Declaring and assigning

Again there are lots and lots and lots of ways of declaring and assigning a hash.
You can declare the hash and then add one element at a time:
1.   my %hash;
2. $hash{"up"} = "down";
3. $hash{"top"} = "bottom";
4. $hash{"charm"} = "strange";
What does this all mean? - First, I've declared the hash in line 1 using the % sigil and in lines 2 to 4 I've added individual elements to it. The individual elements of the hash are prefixed with a $ because they hold an individual items - a scalar. Then comes the hash name followed by the key you want in curly brackets, the key can be any string. You then assign this to what you want as a value, more on what you can assign to it later.
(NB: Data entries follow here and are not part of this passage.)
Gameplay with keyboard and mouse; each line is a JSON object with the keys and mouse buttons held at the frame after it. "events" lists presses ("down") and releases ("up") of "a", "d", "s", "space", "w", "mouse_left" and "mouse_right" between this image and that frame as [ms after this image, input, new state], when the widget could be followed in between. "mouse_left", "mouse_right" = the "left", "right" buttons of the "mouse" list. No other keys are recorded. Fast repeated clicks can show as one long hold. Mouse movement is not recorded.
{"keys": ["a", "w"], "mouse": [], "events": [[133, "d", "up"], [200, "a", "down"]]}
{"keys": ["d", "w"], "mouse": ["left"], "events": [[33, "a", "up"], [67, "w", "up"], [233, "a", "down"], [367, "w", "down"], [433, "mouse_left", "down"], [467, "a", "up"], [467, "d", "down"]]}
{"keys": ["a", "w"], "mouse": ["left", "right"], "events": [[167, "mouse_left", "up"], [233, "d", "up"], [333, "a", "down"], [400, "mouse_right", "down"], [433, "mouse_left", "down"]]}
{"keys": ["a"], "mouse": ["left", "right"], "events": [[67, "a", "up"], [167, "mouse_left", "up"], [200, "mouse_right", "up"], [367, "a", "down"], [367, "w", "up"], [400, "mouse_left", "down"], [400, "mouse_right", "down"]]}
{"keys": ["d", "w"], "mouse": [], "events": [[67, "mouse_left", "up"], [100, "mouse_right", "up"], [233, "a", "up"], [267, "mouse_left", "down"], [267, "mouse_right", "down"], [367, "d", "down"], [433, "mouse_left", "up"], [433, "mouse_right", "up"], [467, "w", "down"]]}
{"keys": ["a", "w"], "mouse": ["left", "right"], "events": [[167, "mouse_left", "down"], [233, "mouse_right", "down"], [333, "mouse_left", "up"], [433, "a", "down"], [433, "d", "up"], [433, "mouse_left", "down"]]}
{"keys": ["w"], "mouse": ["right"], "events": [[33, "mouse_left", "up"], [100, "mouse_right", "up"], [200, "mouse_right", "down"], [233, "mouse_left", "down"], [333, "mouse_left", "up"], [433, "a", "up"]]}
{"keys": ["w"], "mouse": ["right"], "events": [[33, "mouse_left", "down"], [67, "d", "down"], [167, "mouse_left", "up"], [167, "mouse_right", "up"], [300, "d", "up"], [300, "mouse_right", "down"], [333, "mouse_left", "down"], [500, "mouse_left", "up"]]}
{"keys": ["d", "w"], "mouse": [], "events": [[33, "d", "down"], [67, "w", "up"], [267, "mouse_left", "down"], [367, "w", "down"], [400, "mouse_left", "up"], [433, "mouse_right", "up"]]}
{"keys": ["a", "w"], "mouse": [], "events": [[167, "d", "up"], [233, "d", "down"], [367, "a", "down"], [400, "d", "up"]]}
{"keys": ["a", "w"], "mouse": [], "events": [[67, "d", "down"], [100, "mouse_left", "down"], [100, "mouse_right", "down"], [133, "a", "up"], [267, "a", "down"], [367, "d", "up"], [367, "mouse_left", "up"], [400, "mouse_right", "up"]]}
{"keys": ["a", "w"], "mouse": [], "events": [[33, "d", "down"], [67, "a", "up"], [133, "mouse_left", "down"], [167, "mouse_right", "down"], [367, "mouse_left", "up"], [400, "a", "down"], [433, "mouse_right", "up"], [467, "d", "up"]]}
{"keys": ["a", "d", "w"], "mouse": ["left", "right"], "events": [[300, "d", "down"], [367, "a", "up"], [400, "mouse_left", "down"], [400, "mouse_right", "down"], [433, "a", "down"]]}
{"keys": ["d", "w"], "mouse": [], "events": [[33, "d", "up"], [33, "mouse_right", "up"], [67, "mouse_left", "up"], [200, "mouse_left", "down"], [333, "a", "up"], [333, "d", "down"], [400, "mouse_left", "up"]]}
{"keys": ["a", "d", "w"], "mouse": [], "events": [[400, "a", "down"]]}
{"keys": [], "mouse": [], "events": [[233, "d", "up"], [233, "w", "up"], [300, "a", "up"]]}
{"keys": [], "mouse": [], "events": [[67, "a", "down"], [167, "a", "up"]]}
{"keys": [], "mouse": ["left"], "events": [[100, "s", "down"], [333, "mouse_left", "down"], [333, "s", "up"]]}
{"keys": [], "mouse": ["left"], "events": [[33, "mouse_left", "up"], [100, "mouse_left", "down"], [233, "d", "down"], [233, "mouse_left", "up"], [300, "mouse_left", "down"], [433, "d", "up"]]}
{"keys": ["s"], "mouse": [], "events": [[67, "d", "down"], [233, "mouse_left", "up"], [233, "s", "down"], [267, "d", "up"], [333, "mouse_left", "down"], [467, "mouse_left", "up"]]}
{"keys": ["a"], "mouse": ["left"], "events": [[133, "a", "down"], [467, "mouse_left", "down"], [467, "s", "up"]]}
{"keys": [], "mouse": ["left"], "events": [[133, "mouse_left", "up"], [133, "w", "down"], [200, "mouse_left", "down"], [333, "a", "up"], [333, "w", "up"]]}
or you can declare everything all together:
1. my %hash = ("up", "down", "top", "bottom", "charm", "strange");
Here I've assigned a list to the hash. The list needs to have an even amount of elements because consecutive elements are paired up into key/value pairs. If you have an odd amount of elements, the last value is going to be undef. In this hash the key/value pairs are up-down, top-bottom and charm-strange.

This version is more readable:
1. %hash = ("up" => "down", "top" => "bottom", "charm" => "strange");
so you can see which are the keys and which are the values more easily.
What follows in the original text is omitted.